* [APPLY WHAT YOU READ]:
A. Quote the √2 passage from "Admittedly, this could" to "given in the third paragraph.".
B. In the √2 passage, what is the third value computed when the initial guess is 1?
C. Summarize the √2 passage in two sentences.

* [PAGE EXTRACT]:
○ ○ ○ ○
She might be right, in some mundane and practical, perhaps ugly, sense. There is a recursive formula, for example, that starts with any positive value and gets closer to the thing (number?) named √2 with each iteration. There are a lot of them actually, but one that moves along quickly is to take the n^{th} recursion to be X_{n} = 1/2( X_{n-1} + 2/X_{n-1}). In words, starting from some arbitrary positive initial guess and computing repeatedly to a value using the formula, the next computed value is given by dividing the value in hand into two and adding that to the value in hand, and then dividing the whole mess by two. It can be shown, again by an application of logic, that this gets you as close to that thingamabob named √2 as you have the patience to get, without ever actually getting there. After the initial guess, the fractions you compute will decrease and home in on that doohickey named √2 while eventually bypassing all nearby numbers greater than it.

The logic one needs to demonstrate this necessity is not particularly interesting, but is again ironclad. It is perhaps more enlightening for the empiricist to compute a few values, though that is not particularly fun and provides no logical necessity. However, if you start from 1 for the initial guess, then the first value you compute is 3/2, the second is 17/12, the third is 577/408, the fourth is 665857/470832. For fun, you might try to get the fractional form of the hundredth computation and compare it to the one listed in the third paragraph. No decimal cheating. Get each and every value as a fraction, if you can.

Admittedly, this could be terminally boring and perhaps is not even possible given the limitations of your favorite computing engine, which could be your own brain. It would be less punishing and more enlightening to compute decimal representations by dividing the denominators into the numerators of the fractions listed above. Use a calculating machine. Compare these numbers progressively with that given in the third paragraph.

Okay, so it has been established that the thing named √2 has an essence we can all relate to, namely that when multiplied by itself it provides the familiar integer 2. And with only a modicum of punishment, it has also been established that this thingamabob does not reside in any temporal world in all its decimal (or binary or octal or hexadecimal or duodecimal or any other such) glory. We mortals cannot experience it. There is no empirical verification that it exists in a concrete mode. But we can see some of it, and in principle as much of it as we want to see, but always only a finite chunk. Its infinite extension is forever beyond us. It almost exists, this thing we call √2, somewhere between being and nothingness, neither substantial nor insubstantial. In a state of almostness.

Where does one go from here? What can be said about the essence of the "number" called π? Or worse, what can we say about randomness, also precisely defined in mathematics? Or the mathematical fact that there are more irrational "numbers" than rational numbers (though there are the same number of integers as there are fractions as there are even positive integers as there are even integers as there odd integers...)? It is perhaps best for now to let these sleeping dogs lie, though the π question takes one into more difficult questions regarding *essence.*

As for Sartre and de Beauvoir and their turned phrase "existence precedes essence," we can toss in a monkey wrench. We can throw in information and turn the phrase back to what the God-intoxicated crave, namely essence precedes existence. And we can do so while kicking out God. Is essence, for example, encoded in genetic information? Does that information precede existence? Do we have a chicken and egg thing here?

Perchance this is what Norbert Wiener meant when he wrote in his classic *Cybernetics: Or Control and Communications in the Animal and the Machine* (MIT Press), "Information is information, not matter or energy. No materialism that does not admit this can survive at the present day."
○ ○ ○ ○
* [ENTRIES SUPPLIED]:

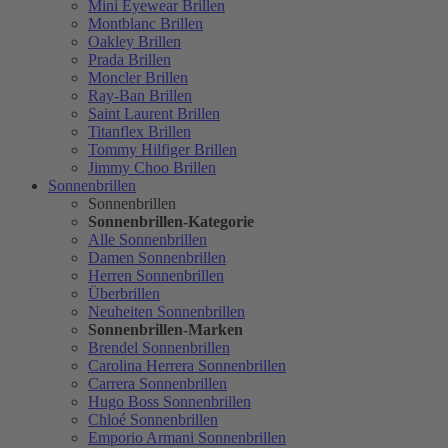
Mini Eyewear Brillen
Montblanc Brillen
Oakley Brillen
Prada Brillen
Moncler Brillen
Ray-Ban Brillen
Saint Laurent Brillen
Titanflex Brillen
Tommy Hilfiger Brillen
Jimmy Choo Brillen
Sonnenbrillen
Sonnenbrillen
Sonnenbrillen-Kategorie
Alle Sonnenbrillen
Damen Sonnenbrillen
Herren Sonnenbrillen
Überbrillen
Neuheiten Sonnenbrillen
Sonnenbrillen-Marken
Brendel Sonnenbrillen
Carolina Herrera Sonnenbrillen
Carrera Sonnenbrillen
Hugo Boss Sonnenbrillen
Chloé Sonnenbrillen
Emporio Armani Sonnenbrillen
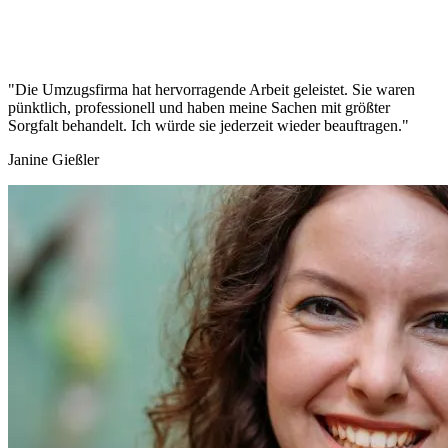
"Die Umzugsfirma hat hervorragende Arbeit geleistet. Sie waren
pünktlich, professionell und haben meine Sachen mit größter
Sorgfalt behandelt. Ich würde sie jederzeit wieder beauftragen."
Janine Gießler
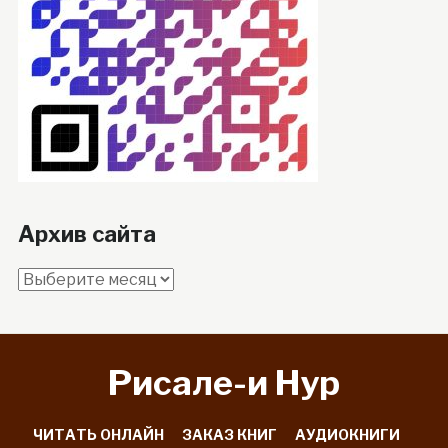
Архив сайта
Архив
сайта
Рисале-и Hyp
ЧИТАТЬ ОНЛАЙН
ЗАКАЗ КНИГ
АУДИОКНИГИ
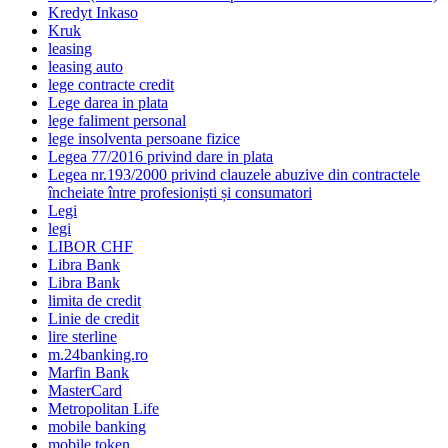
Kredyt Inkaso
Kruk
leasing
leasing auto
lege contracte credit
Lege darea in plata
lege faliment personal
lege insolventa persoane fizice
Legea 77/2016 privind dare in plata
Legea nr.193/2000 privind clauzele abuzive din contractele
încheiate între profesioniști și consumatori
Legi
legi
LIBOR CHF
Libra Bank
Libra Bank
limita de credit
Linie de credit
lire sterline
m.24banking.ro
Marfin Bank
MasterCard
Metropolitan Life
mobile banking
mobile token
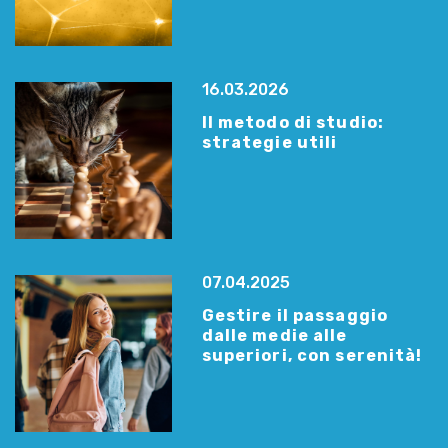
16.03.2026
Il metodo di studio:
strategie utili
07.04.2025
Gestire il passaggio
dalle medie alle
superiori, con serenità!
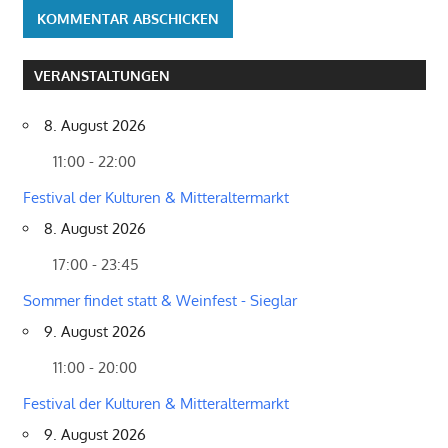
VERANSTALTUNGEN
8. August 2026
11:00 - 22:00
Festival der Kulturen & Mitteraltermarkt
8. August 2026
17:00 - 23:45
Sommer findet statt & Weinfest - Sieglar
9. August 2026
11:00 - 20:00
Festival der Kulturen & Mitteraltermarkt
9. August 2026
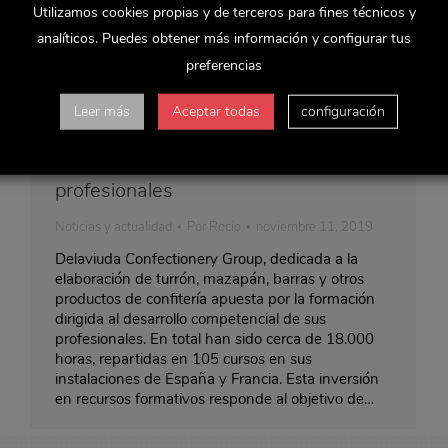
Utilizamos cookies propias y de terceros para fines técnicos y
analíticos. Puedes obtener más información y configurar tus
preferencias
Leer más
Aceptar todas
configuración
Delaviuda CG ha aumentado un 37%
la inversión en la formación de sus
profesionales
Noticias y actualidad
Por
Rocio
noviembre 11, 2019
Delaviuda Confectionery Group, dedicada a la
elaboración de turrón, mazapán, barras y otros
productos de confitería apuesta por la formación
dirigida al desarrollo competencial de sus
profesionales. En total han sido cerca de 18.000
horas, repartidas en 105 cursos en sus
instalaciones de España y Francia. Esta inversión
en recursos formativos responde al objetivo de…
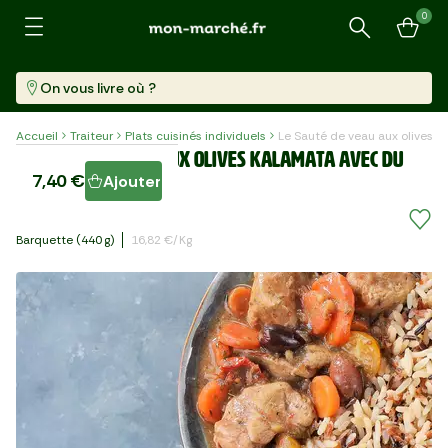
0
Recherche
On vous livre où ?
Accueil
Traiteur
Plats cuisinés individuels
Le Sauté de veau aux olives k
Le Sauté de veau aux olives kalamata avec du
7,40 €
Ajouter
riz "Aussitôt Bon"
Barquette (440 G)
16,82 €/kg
○ ○ ○ ○
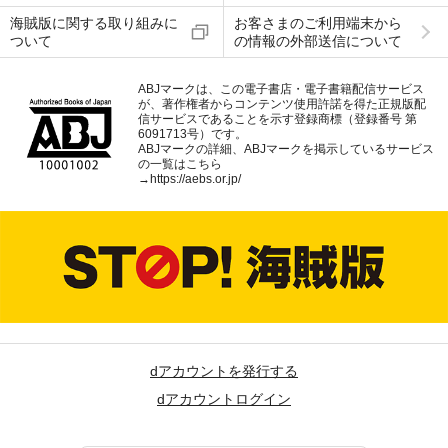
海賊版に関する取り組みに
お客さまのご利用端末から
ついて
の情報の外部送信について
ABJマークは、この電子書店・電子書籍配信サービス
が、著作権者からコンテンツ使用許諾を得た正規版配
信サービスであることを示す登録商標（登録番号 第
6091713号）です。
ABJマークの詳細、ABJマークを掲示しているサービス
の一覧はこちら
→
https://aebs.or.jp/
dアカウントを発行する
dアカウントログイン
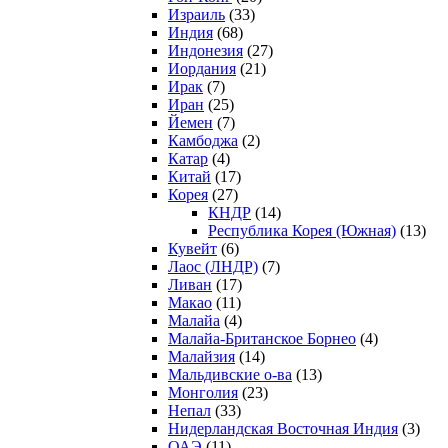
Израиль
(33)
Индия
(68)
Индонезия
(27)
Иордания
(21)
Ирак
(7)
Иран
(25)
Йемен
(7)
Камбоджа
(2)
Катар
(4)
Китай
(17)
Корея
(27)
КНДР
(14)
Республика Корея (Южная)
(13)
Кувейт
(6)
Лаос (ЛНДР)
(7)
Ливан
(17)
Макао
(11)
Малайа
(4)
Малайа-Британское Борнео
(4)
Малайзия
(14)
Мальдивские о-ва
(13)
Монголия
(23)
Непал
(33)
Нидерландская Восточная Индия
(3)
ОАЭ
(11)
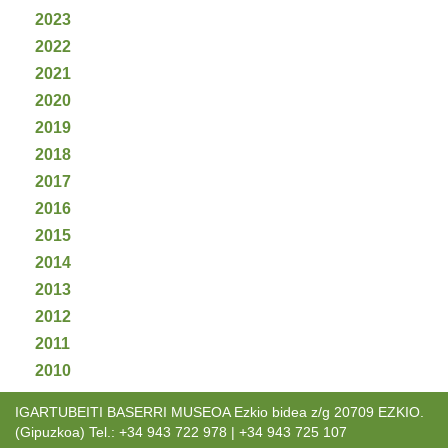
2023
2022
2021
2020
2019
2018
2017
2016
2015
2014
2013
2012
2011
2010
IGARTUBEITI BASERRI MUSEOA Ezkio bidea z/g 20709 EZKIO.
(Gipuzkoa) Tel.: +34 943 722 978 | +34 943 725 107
○ ○ ○ ○
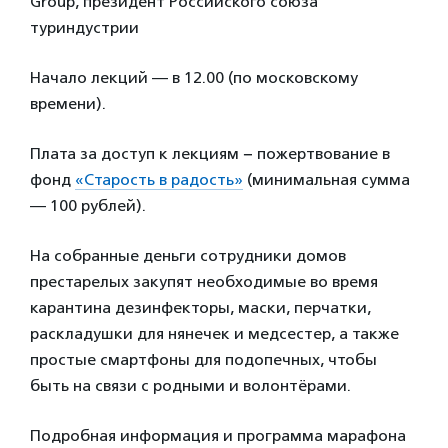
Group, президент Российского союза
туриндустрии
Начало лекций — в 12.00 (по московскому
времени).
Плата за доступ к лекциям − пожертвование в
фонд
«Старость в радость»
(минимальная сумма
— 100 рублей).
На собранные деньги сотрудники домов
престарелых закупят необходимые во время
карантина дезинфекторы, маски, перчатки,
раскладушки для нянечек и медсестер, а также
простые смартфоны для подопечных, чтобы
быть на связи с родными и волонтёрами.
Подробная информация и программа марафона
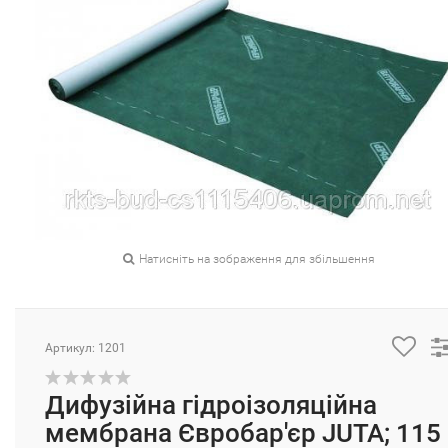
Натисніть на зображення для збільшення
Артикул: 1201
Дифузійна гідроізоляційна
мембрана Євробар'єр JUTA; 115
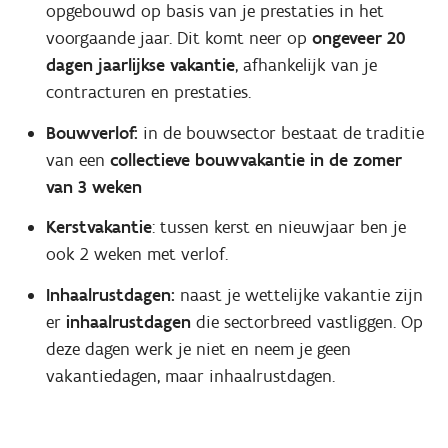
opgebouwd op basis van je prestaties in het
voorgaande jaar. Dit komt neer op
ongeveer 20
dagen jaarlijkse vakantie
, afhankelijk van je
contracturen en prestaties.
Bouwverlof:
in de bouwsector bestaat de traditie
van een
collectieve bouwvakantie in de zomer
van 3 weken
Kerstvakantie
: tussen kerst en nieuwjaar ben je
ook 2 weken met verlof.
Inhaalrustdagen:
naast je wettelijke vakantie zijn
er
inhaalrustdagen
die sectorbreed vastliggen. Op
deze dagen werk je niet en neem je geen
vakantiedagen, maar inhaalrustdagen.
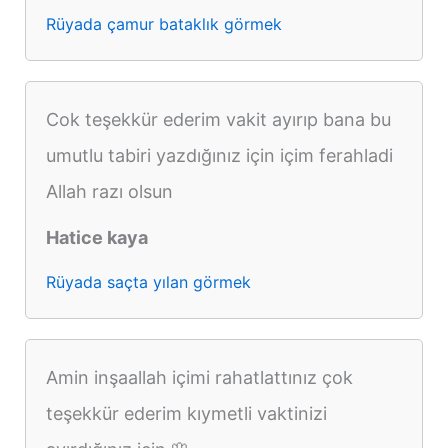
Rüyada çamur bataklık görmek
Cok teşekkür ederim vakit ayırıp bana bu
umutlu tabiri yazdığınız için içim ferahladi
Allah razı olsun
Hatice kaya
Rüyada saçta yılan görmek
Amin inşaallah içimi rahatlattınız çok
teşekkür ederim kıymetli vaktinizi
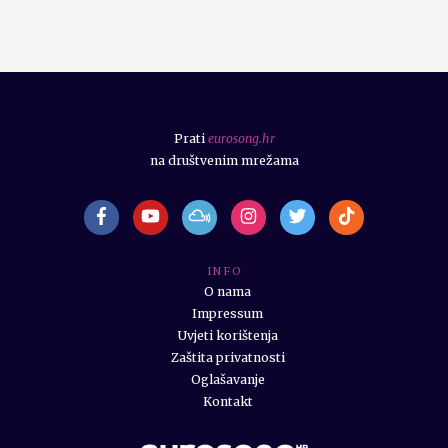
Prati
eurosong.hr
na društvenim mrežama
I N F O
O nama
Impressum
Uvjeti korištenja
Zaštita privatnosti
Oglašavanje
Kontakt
○ ○ ○ ○
* [TASK-BY-TASK RESULTS]:
A.
Admittedly, this could be terminally boring and perhaps is not even possible given the limitations of your favorite computing engine, which could be your own brain. It would be less punishing and more enlightening to compute decimal representations by dividing the denominators into the numerators of the fractions listed above. Use a calculating machine. Compare these numbers progressively with that given in the third paragraph.

B. 577/408

C. The passage describes a recursive formula, X_{n} = 1/2( X_{n-1} + 2/X_{n-1}), that starts from any positive guess and gets as close to √2 as one has patience for without ever reaching it, and it invites the reader to compute its values as fractions or decimals. It concludes that √2 can only be seen in finite chunks and so "almost exists," then raises further questions about π, randomness, and whether information such as genetic information lets essence precede existence, quoting Norbert Wiener that "Information is information, not matter or energy."